▶ [Task item]
For the entries below, the expected answer is the line with "40,293 L 46,311", the line with "190,356 L 194,383", and every line between them, exactly as written, and nothing more.

Collected data:
##############################

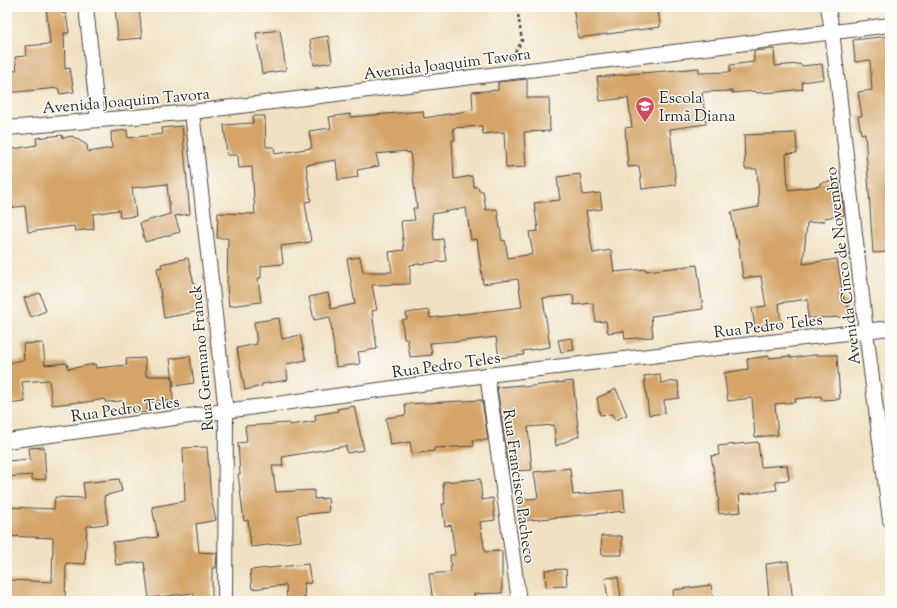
<svg xmlns="http://www.w3.org/2000/svg" width="897" height="608" viewBox="0 0 897 608" font-family="'Sorts Mill Goudy',serif">
<style>
.building{fill:#d4a467}
.lines{fill:none;stroke-linecap:round;stroke-linejoin:round}
.street-casing{stroke:#494642;stroke-width:16}
.path{stroke:#494642;stroke-width:2.5;stroke-dasharray:3 3;stroke-linecap:butt}
.street{stroke:#fff;stroke-width:14}
.labels{text-anchor:middle;stroke-width:3;stroke-linejoin:round;paint-order:stroke}
.street-label{font-size:16px;fill:#2b2b2b;stroke:#fdfcf7}
.poi-label{font-size:16px;fill:#2b2b2b;stroke:#fdfcf7;text-anchor:start}
</style>
<rect width="100%" height="100%" fill="#fdfcf7"/>
<filter id="ink" filterUnits="userSpaceOnUse"><feTurbulence type="fractalNoise" baseFrequency=".025" numOctaves="2"/><feDisplacementMap in="SourceGraphic" scale="8" xChannelSelector="R" yChannelSelector="G"/><feConvolveMatrix kernelMatrix="1 2 1 2 8 2 1 2 1" color-interpolation-filters="sRGB"/></filter>
<filter id="wash" filterUnits="userSpaceOnUse"><feTurbulence type="fractalNoise" baseFrequency=".012" numOctaves="4" result="noise"/><feDisplacementMap in="SourceGraphic" scale="16" xChannelSelector="R" yChannelSelector="G"/><feGaussianBlur stdDeviation="0.9" result="paint"/><feColorMatrix in="noise" values="0 0 0 0 0 0 0 0 0 0 0 0 0 0 0 0 0 1.4 0 .05"/><feComposite in="paint" operator="in"/></filter>
<g filter="url(#wash)">
<rect width="100%" height="100%" fill="#f0e1c2"/>
<g id="blocks">
<!-- building -->
<g class="building">
<path d="M 46,7 L 63,7 L 63,14 L 66,14 L 69,33 L 64,33 L 65,69 L 70,68 L 74,92 L 60,94 L 58,88 L 7,93 L 7,71 L 17,70 L 15,57 L 26,56 L 25,46 L 50,44 Z"/>
<path d="M 115,7 L 139,7 L 142,38 L 118,40 Z"/>
<path d="M 573,7 L 658,7 L 660,27 L 578,38 Z"/>
<path d="M 280,30 L 286,70 L 262,74 L 256,33 Z"/>
<path d="M 328,36 L 332,62 L 314,65 L 310,39 Z"/>
<path d="M 890,36 L 890,237 L 886,237 L 887,252 L 873,253 L 865,133 L 861,134 L 858,116 L 862,116 L 858,92 L 872,90 L 870,60 L 855,62 L 853,40 Z"/>
<path d="M 774,49 L 775,66 L 800,64 L 801,66 L 822,64 L 824,79 L 802,82 L 803,89 L 777,92 L 757,93 L 756,91 L 732,93 L 732,91 L 702,92 L 706,124 L 670,129 L 676,185 L 642,189 L 639,166 L 628,167 L 625,128 L 632,127 L 628,98 L 600,101 L 597,77 L 699,68 L 699,73 L 730,72 L 730,65 L 754,62 L 754,51 Z"/>
<path d="M 527,79 L 527,98 L 549,98 L 550,131 L 524,132 L 526,167 L 506,168 L 504,132 L 483,134 L 482,126 L 453,128 L 455,140 L 452,140 L 454,179 L 472,176 L 474,187 L 478,187 L 479,191 L 483,191 L 486,210 L 497,209 L 502,241 L 505,240 L 508,258 L 533,254 L 529,232 L 538,231 L 534,203 L 560,200 L 557,177 L 580,174 L 583,195 L 600,193 L 602,209 L 586,211 L 593,253 L 611,250 L 614,272 L 646,269 L 646,271 L 697,265 L 703,309 L 651,316 L 653,337 L 625,339 L 624,331 L 608,333 L 606,321 L 596,322 L 593,303 L 574,305 L 573,295 L 543,298 L 550,347 L 523,351 L 524,355 L 499,358 L 496,337 L 455,342 L 455,341 L 430,343 L 432,355 L 410,357 L 407,338 L 404,339 L 402,320 L 407,319 L 406,313 L 429,310 L 430,318 L 522,307 L 518,279 L 483,284 L 477,239 L 471,240 L 466,208 L 432,214 L 434,240 L 443,239 L 446,261 L 410,265 L 410,284 L 372,285 L 377,310 L 372,311 L 377,349 L 358,352 L 360,364 L 336,367 L 330,317 L 314,320 L 309,297 L 328,293 L 331,309 L 355,304 L 347,259 L 360,257 L 363,272 L 392,272 L 389,252 L 404,250 L 401,221 L 415,220 L 413,208 L 417,208 L 410,152 L 407,153 L 406,151 L 376,154 L 379,166 L 357,170 L 358,177 L 338,180 L 336,160 L 306,165 L 311,201 L 305,202 L 311,242 L 281,246 L 283,264 L 261,266 L 261,278 L 258,278 L 261,302 L 229,306 L 227,288 L 228,238 L 217,238 L 218,213 L 255,214 L 252,167 L 239,168 L 238,155 L 227,155 L 224,125 L 253,123 L 253,116 L 265,116 L 266,147 L 274,147 L 275,154 L 312,148 L 309,131 L 331,128 L 329,117 L 350,114 L 350,117 L 423,111 L 424,118 L 473,110 L 472,92 L 498,90 L 498,82 Z"/>
<path d="M 182,126 L 190,214 L 175,216 L 180,232 L 145,242 L 140,223 L 170,214 L 167,184 L 132,188 L 136,216 L 120,218 L 119,210 L 93,214 L 94,229 L 75,231 L 74,226 L 28,232 L 25,206 L 7,208 L 7,150 L 37,145 L 36,138 L 62,135 L 63,138 L 72,136 L 87,145 L 88,152 L 112,148 L 111,132 L 127,130 L 128,138 L 163,134 L 162,128 Z"/>
<path d="M 796,133 L 797,153 L 786,154 L 788,190 L 820,186 L 820,183 L 840,180 L 844,215 L 824,218 L 825,221 L 807,223 L 803,264 L 837,259 L 844,301 L 848,301 L 848,317 L 808,318 L 808,299 L 779,303 L 781,326 L 755,328 L 752,308 L 766,306 L 761,276 L 743,278 L 738,239 L 736,239 L 731,212 L 759,207 L 757,169 L 745,169 L 744,135 Z"/>
<path d="M 188,258 L 200,311 L 164,318 L 157,268 L 162,267 L 161,264 Z"/>
<path d="M 40,293 L 46,311 L 31,317 L 24,298 Z"/>
<path d="M 279,318 L 282,339 L 300,335 L 306,360 L 286,364 L 288,380 L 262,384 L 262,386 L 245,390 L 237,348 L 257,344 L 254,322 Z"/>
<path d="M 572,338 L 574,350 L 561,352 L 558,340 Z"/>
<path d="M 43,343 L 45,365 L 67,363 L 68,369 L 95,364 L 96,368 L 127,365 L 126,359 L 145,358 L 146,376 L 172,376 L 173,401 L 147,402 L 147,412 L 123,413 L 123,401 L 105,402 L 105,399 L 80,403 L 80,402 L 52,405 L 49,380 L 22,382 L 25,402 L 7,404 L 7,363 L 24,360 L 23,344 Z"/>
<path d="M 814,355 L 837,355 L 840,399 L 822,400 L 821,396 L 795,399 L 796,402 L 775,404 L 778,435 L 755,437 L 752,398 L 728,401 L 724,373 L 748,369 L 747,359 L 769,356 L 769,358 L 791,356 L 791,358 Z"/>
<path d="M 190,356 L 194,383 L 174,386 L 170,359 Z"/>
<path d="M 660,374 L 661,383 L 678,381 L 679,398 L 664,400 L 665,413 L 649,415 L 644,376 Z"/>
<path d="M 573,381 L 579,436 L 556,446 L 554,425 L 528,427 L 532,470 L 509,471 L 497,387 L 523,385 L 524,387 Z"/>
<path d="M 616,389 L 627,415 L 615,420 L 612,414 L 600,415 L 597,398 Z"/>
<path d="M 482,400 L 488,440 L 473,440 L 474,446 L 434,448 L 434,451 L 412,454 L 410,442 L 390,445 L 386,418 L 406,415 L 405,404 Z"/>
<path d="M 354,406 L 364,450 L 347,453 L 346,446 L 282,457 L 283,466 L 272,466 L 276,492 L 314,490 L 314,499 L 328,498 L 329,512 L 297,515 L 301,541 L 251,547 L 248,520 L 244,521 L 238,474 L 240,474 L 238,443 L 247,442 L 245,426 L 290,423 L 290,425 L 316,421 L 315,415 L 338,411 L 337,409 Z"/>
<path d="M 758,442 L 761,467 L 787,465 L 789,480 L 775,481 L 777,490 L 739,495 L 741,512 L 719,514 L 718,501 L 719,501 L 711,456 L 719,455 L 718,446 Z"/>
<path d="M 44,447 L 46,479 L 32,480 L 32,475 L 7,477 L 7,461 L 30,459 L 29,448 Z"/>
<path d="M 207,447 L 211,499 L 216,520 L 196,524 L 199,552 L 217,553 L 216,568 L 212,568 L 212,599 L 194,600 L 194,593 L 149,598 L 144,562 L 116,565 L 113,542 L 158,537 L 152,507 L 185,501 L 183,448 Z"/>
<path d="M 570,468 L 573,495 L 623,490 L 625,511 L 520,521 L 518,500 L 538,498 L 534,472 Z"/>
<path d="M 119,479 L 122,491 L 104,496 L 108,524 L 87,526 L 85,564 L 66,563 L 65,601 L 7,601 L 7,580 L 52,582 L 53,538 L 7,536 L 7,507 L 54,509 L 55,497 L 85,498 L 83,483 Z"/>
<path d="M 480,479 L 482,500 L 493,498 L 495,520 L 480,522 L 485,552 L 502,551 L 502,593 L 474,594 L 475,601 L 433,601 L 429,574 L 451,572 L 450,555 L 455,555 L 451,525 L 445,526 L 442,504 L 445,504 L 443,482 Z"/>
<path d="M 601,536 L 622,536 L 622,555 L 602,555 Z"/>
<path d="M 788,561 L 793,601 L 769,601 L 766,564 Z"/>
<path d="M 308,564 L 311,583 L 304,583 L 305,601 L 287,601 L 286,585 L 252,589 L 250,570 Z"/>
<path d="M 566,569 L 567,586 L 546,587 L 545,570 Z"/>
<path d="M 618,577 L 621,598 L 608,600 L 605,578 Z"/>
<path d="M 711,585 L 713,601 L 674,601 L 673,590 Z"/>
</g>
</g>
</g>
<g filter="url(#ink)">
<use href="#blocks" fill-opacity="0" stroke="#494642" stroke-width="1"/>
<g class="lines">
<defs>
<g id="street">
<path d="M 86,7 L 98,119"/>
<path d="M 828,7 L 832,31 L 866,331 L 890,520"/>
<path d="M 192,112 L 226,412 L 225,601"/>
<path d="M 7,128 L 192,112 L 890,25"/>
<path d="M 487,375 L 519,601"/>
<path d="M 7,441 L 487,375 L 890,328"/>
</g>
</defs>
<!-- street casing -->
<use href="#street" class="street-casing"/>
<!-- path -->
<path class="path" d="M 512,57 L 522,41 L 517,7"/>
<!-- street -->
<use href="#street" class="street"/>
</g>
</g>
<!-- icons -->
<defs>
<symbol id="school-pin" viewBox="-11 -11 22 30"><path d="M0 17L-7.5 6A9.5 9.5 0 1 1 7.5 6Z" fill="#d1495b" stroke="#fdfcf7"/><path d="M0-5L7-2L0 1L-7-2ZM-4 1L0 2.5L4 1V4Q0 6-4 4Z" fill="#fff"/></symbol>
</defs>
<g fill-rule="evenodd">
<use href="#school-pin" x="634" y="95" width="22" height="30"/>
</g>
<g class="labels">
<!-- street labels -->
<g class="street-label">
<text transform="translate(447 63) rotate(-7)" y="6">Avenida Joaquim Tavora</text>
<text transform="translate(126 100) rotate(-5)" y="6">Avenida Joaquim Tavora</text>
<text transform="translate(842 266) rotate(-97)" y="6">Avenida Cinco de Novembro</text>
<text transform="translate(768 325) rotate(-7)" y="6">Rua Pedro Teles</text>
<text transform="translate(201 358) rotate(-95)" y="6">Rua Germano Franck</text>
<text transform="translate(446 364) rotate(-8)" y="6">Rua Pedro Teles</text>
<text transform="translate(125 408) rotate(-8)" y="6">Rua Pedro Teles</text>
<text transform="translate(520 486) rotate(82)" y="6">Rua Francisco Pacheco</text>
</g>
<!-- poi labels -->
<g class="poi-label">
<text x="659" y="103">Escola<tspan x="659" dy="18">Irmã Diana</tspan></text>
</g>
</g>
<!-- margin -->
<rect width="897" height="608" fill="none" stroke="#fdfcf7" stroke-width="24"/>
</svg>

##############################

▶ [Answer space]
<path d="M 40,293 L 46,311 L 31,317 L 24,298 Z"/>
<path d="M 279,318 L 282,339 L 300,335 L 306,360 L 286,364 L 288,380 L 262,384 L 262,386 L 245,390 L 237,348 L 257,344 L 254,322 Z"/>
<path d="M 572,338 L 574,350 L 561,352 L 558,340 Z"/>
<path d="M 43,343 L 45,365 L 67,363 L 68,369 L 95,364 L 96,368 L 127,365 L 126,359 L 145,358 L 146,376 L 172,376 L 173,401 L 147,402 L 147,412 L 123,413 L 123,401 L 105,402 L 105,399 L 80,403 L 80,402 L 52,405 L 49,380 L 22,382 L 25,402 L 7,404 L 7,363 L 24,360 L 23,344 Z"/>
<path d="M 814,355 L 837,355 L 840,399 L 822,400 L 821,396 L 795,399 L 796,402 L 775,404 L 778,435 L 755,437 L 752,398 L 728,401 L 724,373 L 748,369 L 747,359 L 769,356 L 769,358 L 791,356 L 791,358 Z"/>
<path d="M 190,356 L 194,383 L 174,386 L 170,359 Z"/>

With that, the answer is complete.